(Dataset excerpts)
○ ○ ○
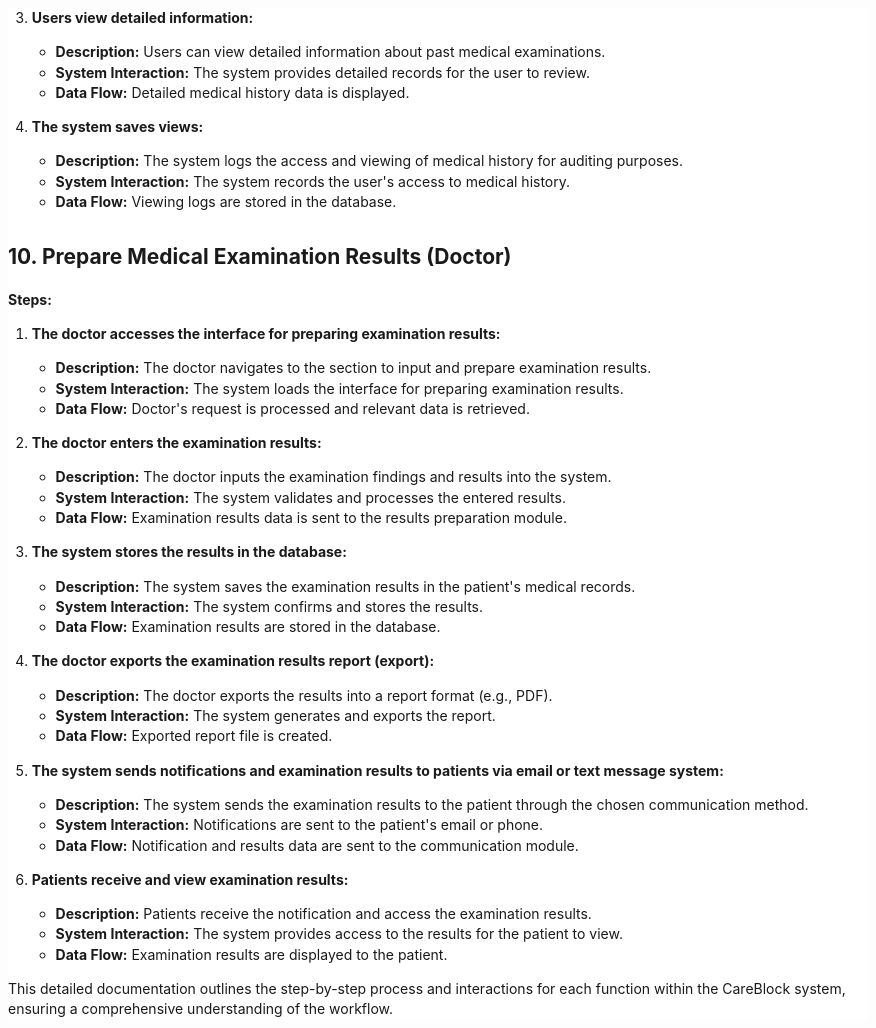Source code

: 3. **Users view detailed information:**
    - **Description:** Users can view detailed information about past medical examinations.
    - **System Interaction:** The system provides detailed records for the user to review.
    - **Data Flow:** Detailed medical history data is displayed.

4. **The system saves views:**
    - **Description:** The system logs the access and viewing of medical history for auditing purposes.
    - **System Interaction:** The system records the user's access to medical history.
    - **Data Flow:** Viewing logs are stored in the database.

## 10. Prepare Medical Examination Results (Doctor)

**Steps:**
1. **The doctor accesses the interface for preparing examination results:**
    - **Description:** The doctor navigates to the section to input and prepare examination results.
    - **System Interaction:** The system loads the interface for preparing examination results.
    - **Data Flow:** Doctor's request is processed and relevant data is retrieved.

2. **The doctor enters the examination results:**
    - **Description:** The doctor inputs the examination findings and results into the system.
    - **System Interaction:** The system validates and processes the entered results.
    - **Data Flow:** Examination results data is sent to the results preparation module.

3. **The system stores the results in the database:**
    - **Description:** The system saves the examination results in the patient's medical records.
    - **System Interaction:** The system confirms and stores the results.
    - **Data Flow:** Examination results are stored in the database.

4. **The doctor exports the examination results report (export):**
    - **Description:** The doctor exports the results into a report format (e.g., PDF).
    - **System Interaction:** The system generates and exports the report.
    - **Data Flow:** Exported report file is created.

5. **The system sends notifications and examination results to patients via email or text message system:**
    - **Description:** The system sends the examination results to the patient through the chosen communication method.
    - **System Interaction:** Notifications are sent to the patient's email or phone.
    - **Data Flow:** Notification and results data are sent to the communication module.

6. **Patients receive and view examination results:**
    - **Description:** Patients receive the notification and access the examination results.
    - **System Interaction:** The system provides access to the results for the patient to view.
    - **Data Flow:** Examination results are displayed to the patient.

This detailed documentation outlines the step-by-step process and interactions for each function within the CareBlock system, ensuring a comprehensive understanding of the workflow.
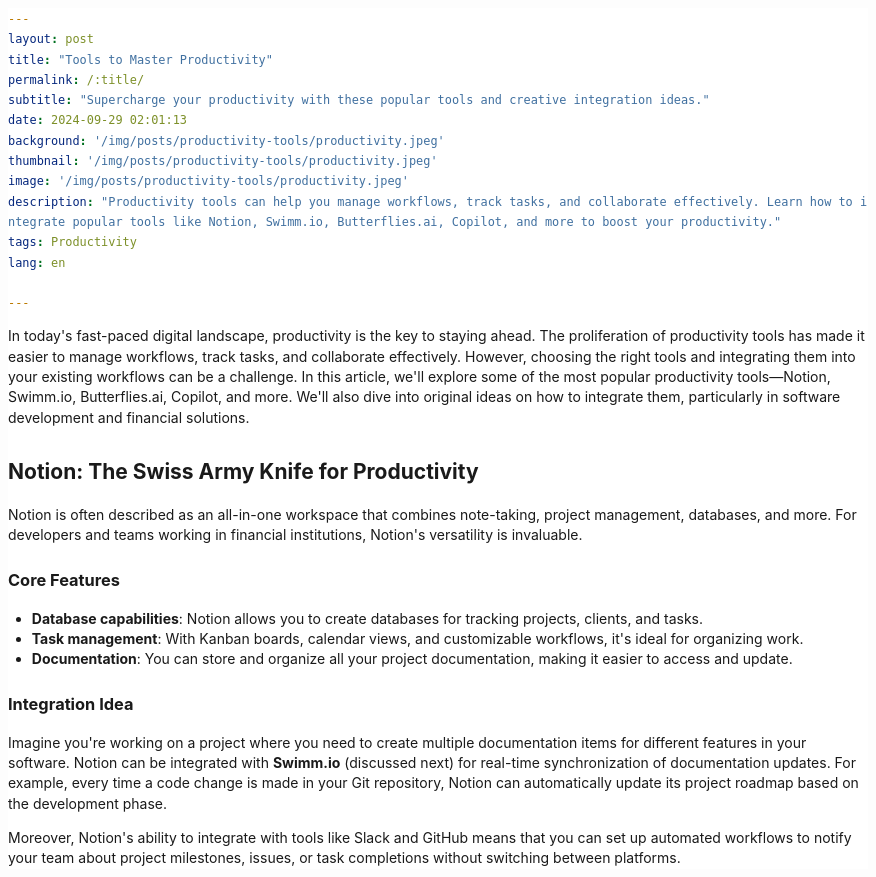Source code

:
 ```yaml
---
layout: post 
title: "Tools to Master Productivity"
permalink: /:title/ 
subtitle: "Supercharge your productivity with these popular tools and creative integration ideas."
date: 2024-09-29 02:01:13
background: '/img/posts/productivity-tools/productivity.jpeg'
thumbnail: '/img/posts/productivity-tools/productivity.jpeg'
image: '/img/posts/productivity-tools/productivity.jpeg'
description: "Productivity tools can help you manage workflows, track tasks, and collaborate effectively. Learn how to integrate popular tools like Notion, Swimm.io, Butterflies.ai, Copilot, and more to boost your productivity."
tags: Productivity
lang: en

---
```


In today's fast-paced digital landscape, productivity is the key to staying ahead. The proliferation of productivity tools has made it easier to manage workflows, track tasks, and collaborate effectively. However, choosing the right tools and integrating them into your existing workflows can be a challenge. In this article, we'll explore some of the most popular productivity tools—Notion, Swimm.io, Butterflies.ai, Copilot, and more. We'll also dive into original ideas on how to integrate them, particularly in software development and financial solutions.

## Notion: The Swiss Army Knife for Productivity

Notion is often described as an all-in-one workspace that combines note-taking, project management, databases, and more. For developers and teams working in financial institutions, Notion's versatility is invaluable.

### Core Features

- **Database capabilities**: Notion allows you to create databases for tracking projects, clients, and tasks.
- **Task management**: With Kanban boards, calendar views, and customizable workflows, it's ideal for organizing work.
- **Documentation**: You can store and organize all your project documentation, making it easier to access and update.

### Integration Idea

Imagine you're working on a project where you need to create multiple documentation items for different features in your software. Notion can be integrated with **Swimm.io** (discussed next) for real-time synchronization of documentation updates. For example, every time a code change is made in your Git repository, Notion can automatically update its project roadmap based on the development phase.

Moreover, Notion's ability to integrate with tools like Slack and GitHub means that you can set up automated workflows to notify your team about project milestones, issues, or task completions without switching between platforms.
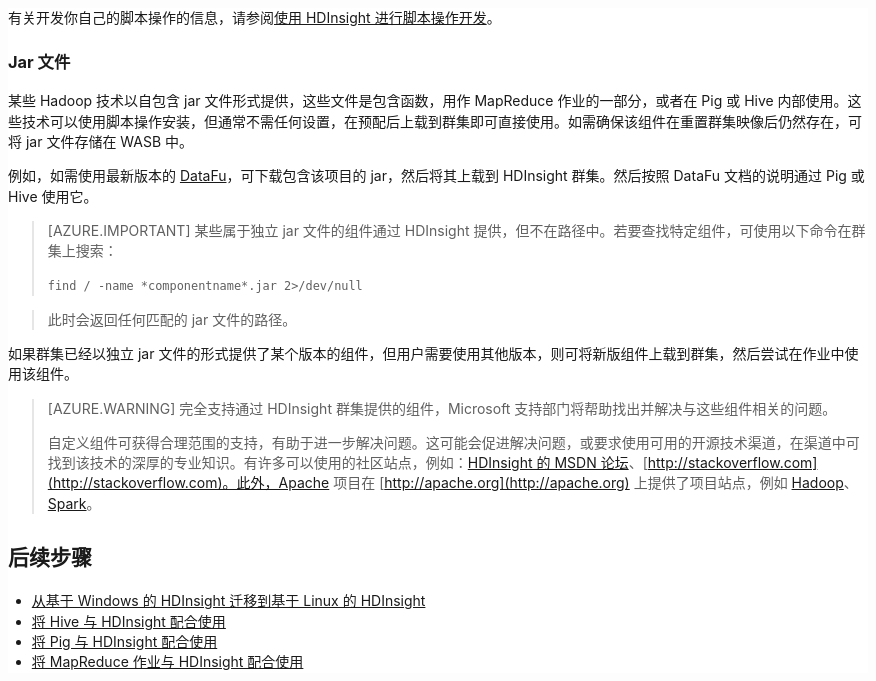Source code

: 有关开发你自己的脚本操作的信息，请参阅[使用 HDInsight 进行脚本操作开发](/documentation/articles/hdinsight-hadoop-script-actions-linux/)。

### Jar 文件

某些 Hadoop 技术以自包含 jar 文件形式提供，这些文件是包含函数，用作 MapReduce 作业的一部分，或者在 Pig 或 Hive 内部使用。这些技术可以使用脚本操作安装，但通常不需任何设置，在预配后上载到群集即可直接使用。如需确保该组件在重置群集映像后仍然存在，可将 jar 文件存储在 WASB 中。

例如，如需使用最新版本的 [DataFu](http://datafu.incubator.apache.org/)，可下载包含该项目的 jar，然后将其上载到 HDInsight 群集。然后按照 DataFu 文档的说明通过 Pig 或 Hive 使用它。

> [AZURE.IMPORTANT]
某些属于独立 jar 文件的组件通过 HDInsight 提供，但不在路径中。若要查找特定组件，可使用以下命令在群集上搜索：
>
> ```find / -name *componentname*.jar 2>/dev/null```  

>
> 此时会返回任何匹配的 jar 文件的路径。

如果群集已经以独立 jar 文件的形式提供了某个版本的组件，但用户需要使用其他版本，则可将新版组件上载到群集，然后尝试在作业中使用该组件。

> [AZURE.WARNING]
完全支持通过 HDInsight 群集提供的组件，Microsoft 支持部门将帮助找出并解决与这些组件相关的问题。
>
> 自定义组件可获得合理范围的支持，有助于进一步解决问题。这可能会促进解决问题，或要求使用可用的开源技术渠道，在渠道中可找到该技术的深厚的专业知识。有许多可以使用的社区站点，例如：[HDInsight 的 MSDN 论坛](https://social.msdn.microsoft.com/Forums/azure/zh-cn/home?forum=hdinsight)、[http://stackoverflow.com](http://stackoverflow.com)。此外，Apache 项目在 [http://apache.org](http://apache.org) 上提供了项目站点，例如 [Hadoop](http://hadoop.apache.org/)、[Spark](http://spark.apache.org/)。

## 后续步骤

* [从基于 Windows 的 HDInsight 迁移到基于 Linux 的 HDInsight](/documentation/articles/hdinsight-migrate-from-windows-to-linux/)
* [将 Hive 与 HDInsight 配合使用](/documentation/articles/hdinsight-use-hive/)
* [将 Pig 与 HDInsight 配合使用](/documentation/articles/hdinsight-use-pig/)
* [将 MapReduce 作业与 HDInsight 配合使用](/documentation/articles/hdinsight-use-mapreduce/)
○ ○ ○
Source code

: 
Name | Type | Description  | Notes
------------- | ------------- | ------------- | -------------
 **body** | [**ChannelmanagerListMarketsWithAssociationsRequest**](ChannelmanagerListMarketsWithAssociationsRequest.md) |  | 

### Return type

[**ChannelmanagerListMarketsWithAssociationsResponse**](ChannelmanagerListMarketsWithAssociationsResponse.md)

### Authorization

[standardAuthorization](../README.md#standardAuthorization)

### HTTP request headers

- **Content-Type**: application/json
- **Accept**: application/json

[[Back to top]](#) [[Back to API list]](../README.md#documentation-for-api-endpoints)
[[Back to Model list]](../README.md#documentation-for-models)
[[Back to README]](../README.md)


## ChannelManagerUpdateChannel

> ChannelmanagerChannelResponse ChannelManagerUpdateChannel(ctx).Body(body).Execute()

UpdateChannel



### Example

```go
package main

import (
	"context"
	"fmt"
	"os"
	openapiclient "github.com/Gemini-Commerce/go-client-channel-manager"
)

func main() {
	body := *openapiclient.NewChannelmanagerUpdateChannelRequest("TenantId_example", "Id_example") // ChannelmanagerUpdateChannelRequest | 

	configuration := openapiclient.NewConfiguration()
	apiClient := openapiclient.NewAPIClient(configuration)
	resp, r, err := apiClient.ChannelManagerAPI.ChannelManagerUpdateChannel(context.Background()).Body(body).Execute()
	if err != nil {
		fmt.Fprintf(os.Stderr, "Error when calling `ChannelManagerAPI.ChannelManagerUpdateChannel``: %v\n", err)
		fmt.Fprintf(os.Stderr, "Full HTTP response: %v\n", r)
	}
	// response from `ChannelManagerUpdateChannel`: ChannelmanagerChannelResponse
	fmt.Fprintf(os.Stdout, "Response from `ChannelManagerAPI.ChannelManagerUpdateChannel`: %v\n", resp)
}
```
○ ○ ○
Requirement ▸ Find how many lines of the entries include the word "provides". The number is the entire reply.

Answer box ▸ 2